Goodspeed Histories: Harper’s Ferry, The Railroad Never Built & A Route Not Taken
We are more than half way through January and we have great articles:
Janury 7, 2020: Harper’s Ferry: On the Eve of War
Abolition was not widely supported in Hunterdon, but neither was secession. One of the reasons this appealed to me is the same reason I began writing about the landowners along the railroad route: the names of the signers of a declaration were given in a list without any identification—just a series of names, many with just first initials. I wanted to know more about these people, and what the declaration was really about. Perhaps you do too; perhaps you will even have an ancestor on the list.
Thanks to Bill Hartman’s abstracts of the Gazette and the Republican, it is possible to see that politics in Hunterdon County in the 1850s was remarkably complex, and a subject I will probably be returning to, with the help of John W. Kuhl’s book on the Civil War and Hubert G. Schmidt’s pamphlet on attitudes toward slavery in Hunterdon.
January 14, 2020, Route Not Taken, part 3
I have included with the heading of each landowner, how they were identified in the Beers Atlas of 1873, the list of landowners compiled by the company engineer (Slaymaker), how their names appeared on the railroad survey map, and how they were described in a survey compiled by Isaac S. Cramer, found among the railroad company papers at the County Historical Society. That Cramer survey is a gold mine, and will get its own article once I’ve gotten to Flemington and finished this series.
As so often happens, while researching Charles Green of Sergeantsville, I discovered his brother Peter Green, who was the owner of the original blacksmith shop in the village, location today of WDVR radio station. The temptation to veer off and write about Peter and his family is mighty strong, but if I do that I will never get to Flemington on this fantasy railroad route.
Distractions
I should have published this past weekend, but I had two wonderful distractions. On Saturday, visited Ray and Debbie King and got a personal tour from Ray of his amazing barn/studio. Anyone driving north from Stockton on Route 523 will have noticed it. It isn’t often one gets to see a post & beam structure going up and it is very handsome. It was a special treat for me to see it before its siding is applied. The view from inside is stunning.

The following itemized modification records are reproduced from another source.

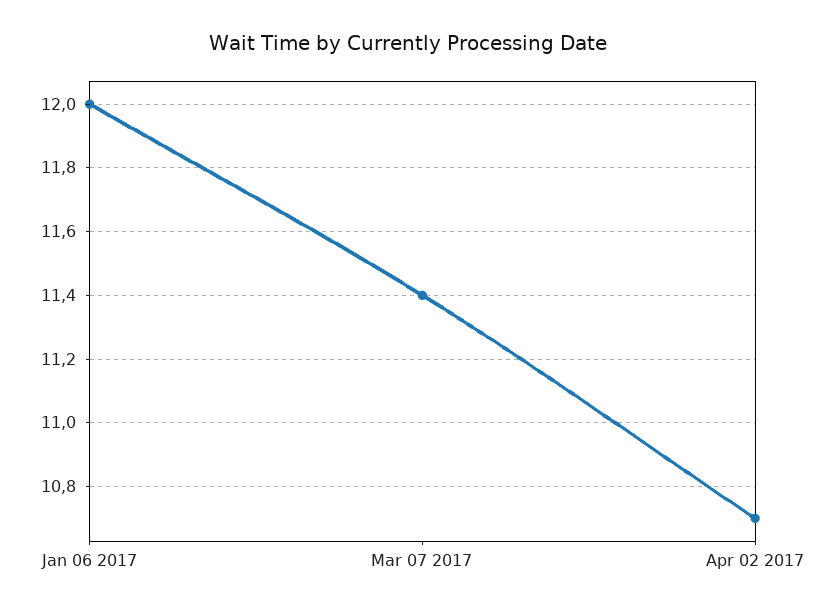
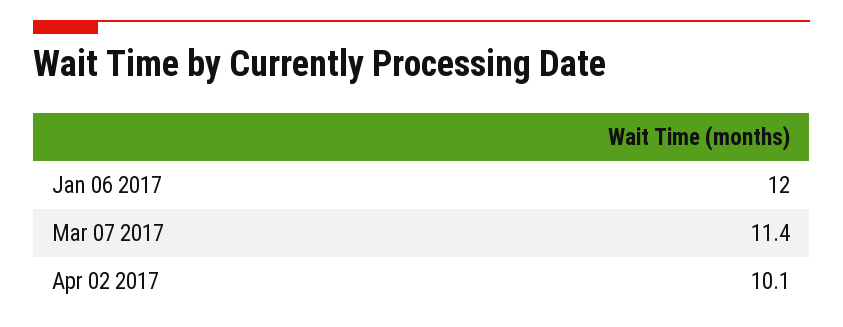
  {
    "Jan 06 2017": 12,
    "Mar 07 2017": 11.4,
-   "Apr 02 2017": 10.7
+   "Apr 02 2017": 10.1
  }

My next distraction took place on Sunday, when Dick and I got a personal tour of Frenchtown from Rick Epstein. Rick, former managing editor of the Hunterdon Democrat, and author of the “Old Ink” section, gives these tours during the warmer months, but pollen keeps me indoors, so Rick offered to give us a tour on what turned out to be a beautiful day in January. I highly recommend Rick’s tours to anyone interested in Frenchtown and Hunterdon history. (If you go, be sure to ask him about Aaron Burr.)
January 25, 2020, The Route Not Taken, part 4
This article was unusual in the number of family connections that kept turning up. Following the Hoppock, Moore, Dalrymple, Parks and Cole families was a challenge because everyone was so interconnected. But it was also fascinating to discover a pattern I had not noticed before: married women buying and selling property in their own name.
I get so much information about people from the deeds they record, that I sometimes get surprised when the deeds don’t tell me what I want, or even worse, when they’re not there at all. I have come up with a couple explanations for why this happens. They both occurred while I was researching this week’s article:
1. The property was sold to the female spouse of a married couple, and the clerk did not include the husband’s name in the deed index of grantees, or even in the index of grantors—even tho the husband did get named in the deed of sale by the wife. And, of course, the map makers put the husband’s name on their maps, not the wife’s. Such was the case with the Abbots of Sergeantsville, the Coles and the Wilsons.
2. Speaking of misleading maps, sometimes the initials are just wrong. Case in point, the Cornel Map of 1851 showed “R. Reeve” at a property later owned by Mrs. Abbott. But I could not find any deed for an R. Reeve that hit the bill. Thanks to discovering Mrs. Abbott’s deeds I was able to work back and find that the 1851 name was really “F. Reeve.” F does look a lot like R, but not that much. The problem got repeated in the 1860 Philadelphia map when the name appeared to be “J. Hummer,” of which there are way too many, when it was actually “S. Hummer.”
It would make life so much easier if all men and women would marry partners whose first initial was the same as their own. Then they would be listed together in the Deed Indexes. That did happen from time to time, but not often enough for me.
I came upon a reason why some people did not bother to record their deed in the Jan. 17, 1844 edition of the Hunterdon Gazette. It was a notice submitted by Peter I. Clark, the County Clerk:
DEEDS & MORTGAGES. THE owners of these papers left at the Clerk’s Office, to be recorded, have in general, manifested such indifference to the payment of the recording fees, (which by the rule of the Office, are to be paid on the deposit of the papers) that I am compelled to say to the persons interested, that if such fees are not paid at the next term of this Court, they will immediately thereafter be placed in the hands of a Justice for collection.